» What is needed:
The data that follows is to be copied exactly, with each image removed.

(Collected data)
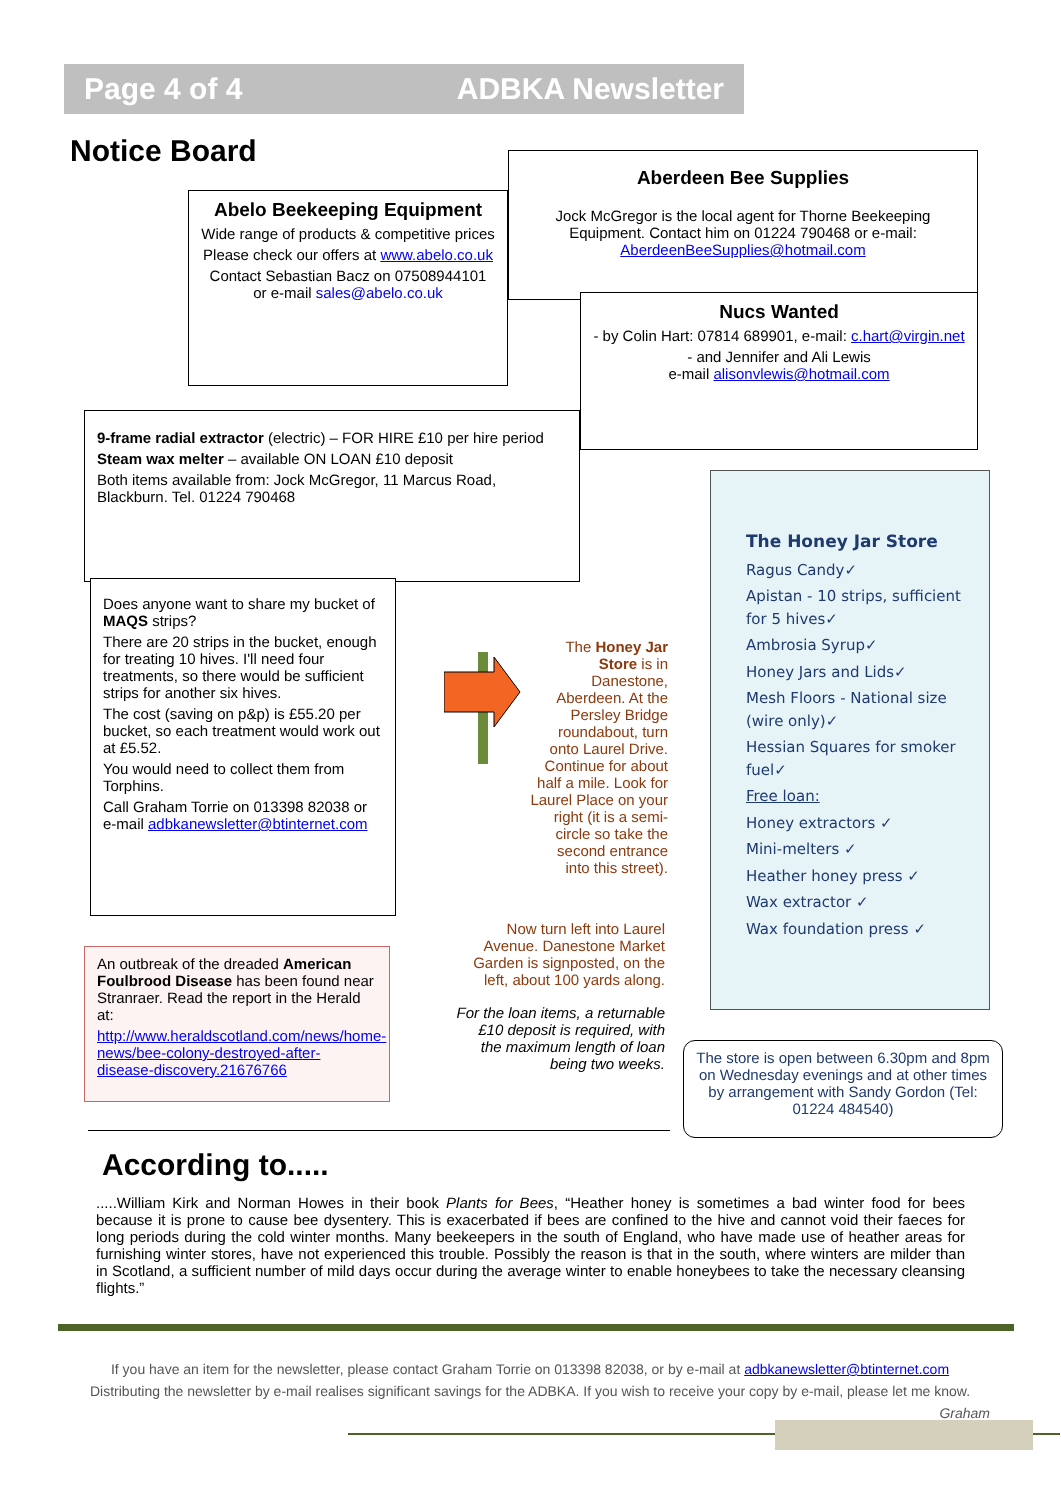Page 4 of 4 ADBKA Newsletter
Notice Board
Abelo Beekeeping Equipment
Wide range of products & competitive prices
Please check our offers at www.abelo.co.uk
Contact Sebastian Bacz on 07508944101 or e-mail sales@abelo.co.uk
Aberdeen Bee Supplies
Jock McGregor is the local agent for Thorne Beekeeping Equipment. Contact him on 01224 790468 or e-mail: AberdeenBeeSupplies@hotmail.com
Nucs Wanted
- by Colin Hart: 07814 689901, e-mail: c.hart@virgin.net
- and Jennifer and Ali Lewis
e-mail alisonvlewis@hotmail.com
9-frame radial extractor (electric) – FOR HIRE £10 per hire period
Steam wax melter – available ON LOAN £10 deposit
Both items available from: Jock McGregor, 11 Marcus Road, Blackburn. Tel. 01224 790468
Does anyone want to share my bucket of MAQS strips?
There are 20 strips in the bucket, enough for treating 10 hives. I'll need four treatments, so there would be sufficient strips for another six hives.
The cost (saving on p&p) is £55.20 per bucket, so each treatment would work out at £5.52.
You would need to collect them from Torphins.
Call Graham Torrie on 013398 82038 or e-mail adbkanewsletter@btinternet.com
An outbreak of the dreaded American Foulbrood Disease has been found near Stranraer. Read the report in the Herald at:
http://www.heraldscotland.com/news/home-news/bee-colony-destroyed-after-disease-discovery.21676766
The Honey Jar Store is in Danestone, Aberdeen. At the Persley Bridge roundabout, turn onto Laurel Drive. Continue for about half a mile. Look for Laurel Place on your right (it is a semi-circle so take the second entrance into this street).
Now turn left into Laurel Avenue. Danestone Market Garden is signposted, on the left, about 100 yards along.
For the loan items, a returnable £10 deposit is required, with the maximum length of loan being two weeks.
The Honey Jar Store
Ragus Candy✓
Apistan - 10 strips, sufficient for 5 hives✓
Ambrosia Syrup✓
Honey Jars and Lids✓
Mesh Floors - National size (wire only)✓
Hessian Squares for smoker fuel✓
Free loan:
Honey extractors ✓
Mini-melters ✓
Heather honey press ✓
Wax extractor ✓
Wax foundation press ✓
The store is open between 6.30pm and 8pm on Wednesday evenings and at other times by arrangement with Sandy Gordon (Tel: 01224 484540)
According to.....
.....William Kirk and Norman Howes in their book Plants for Bees, “Heather honey is sometimes a bad winter food for bees because it is prone to cause bee dysentery. This is exacerbated if bees are confined to the hive and cannot void their faeces for long periods during the cold winter months. Many beekeepers in the south of England, who have made use of heather areas for furnishing winter stores, have not experienced this trouble. Possibly the reason is that in the south, where winters are milder than in Scotland, a sufficient number of mild days occur during the average winter to enable honeybees to take the necessary cleansing flights.”
If you have an item for the newsletter, please contact Graham Torrie on 013398 82038, or by e-mail at adbkanewsletter@btinternet.com
Distributing the newsletter by e-mail realises significant savings for the ADBKA. If you wish to receive your copy by e-mail, please let me know.
Graham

» Written answer:
Page 4 of 4 ADBKA Newsletter
Notice Board
Abelo Beekeeping Equipment
Wide range of products & competitive prices
Please check our offers at www.abelo.co.uk
Contact Sebastian Bacz on 07508944101 or e-mail sales@abelo.co.uk
Aberdeen Bee Supplies
Jock McGregor is the local agent for Thorne Beekeeping Equipment. Contact him on 01224 790468 or e-mail: AberdeenBeeSupplies@hotmail.com
Nucs Wanted
- by Colin Hart: 07814 689901, e-mail: c.hart@virgin.net
- and Jennifer and Ali Lewis
e-mail alisonvlewis@hotmail.com
9-frame radial extractor (electric) – FOR HIRE £10 per hire period
Steam wax melter – available ON LOAN £10 deposit
Both items available from: Jock McGregor, 11 Marcus Road, Blackburn. Tel. 01224 790468
Does anyone want to share my bucket of MAQS strips?
There are 20 strips in the bucket, enough for treating 10 hives. I'll need four treatments, so there would be sufficient strips for another six hives.
The cost (saving on p&p) is £55.20 per bucket, so each treatment would work out at £5.52.
You would need to collect them from Torphins.
Call Graham Torrie on 013398 82038 or e-mail adbkanewsletter@btinternet.com
An outbreak of the dreaded American Foulbrood Disease has been found near Stranraer. Read the report in the Herald at:
http://www.heraldscotland.com/news/home-news/bee-colony-destroyed-after-disease-discovery.21676766
The Honey Jar Store is in Danestone, Aberdeen. At the Persley Bridge roundabout, turn onto Laurel Drive. Continue for about half a mile. Look for Laurel Place on your right (it is a semi-circle so take the second entrance into this street).
Now turn left into Laurel Avenue. Danestone Market Garden is signposted, on the left, about 100 yards along.
For the loan items, a returnable £10 deposit is required, with the maximum length of loan being two weeks.
The Honey Jar Store
Ragus Candy✓
Apistan - 10 strips, sufficient for 5 hives✓
Ambrosia Syrup✓
Honey Jars and Lids✓
Mesh Floors - National size (wire only)✓
Hessian Squares for smoker fuel✓
Free loan:
Honey extractors ✓
Mini-melters ✓
Heather honey press ✓
Wax extractor ✓
Wax foundation press ✓
The store is open between 6.30pm and 8pm on Wednesday evenings and at other times by arrangement with Sandy Gordon (Tel: 01224 484540)
According to.....
.....William Kirk and Norman Howes in their book Plants for Bees, “Heather honey is sometimes a bad winter food for bees because it is prone to cause bee dysentery. This is exacerbated if bees are confined to the hive and cannot void their faeces for long periods during the cold winter months. Many beekeepers in the south of England, who have made use of heather areas for furnishing winter stores, have not experienced this trouble. Possibly the reason is that in the south, where winters are milder than in Scotland, a sufficient number of mild days occur during the average winter to enable honeybees to take the necessary cleansing flights.”
If you have an item for the newsletter, please contact Graham Torrie on 013398 82038, or by e-mail at adbkanewsletter@btinternet.com
Distributing the newsletter by e-mail realises significant savings for the ADBKA. If you wish to receive your copy by e-mail, please let me know.
Graham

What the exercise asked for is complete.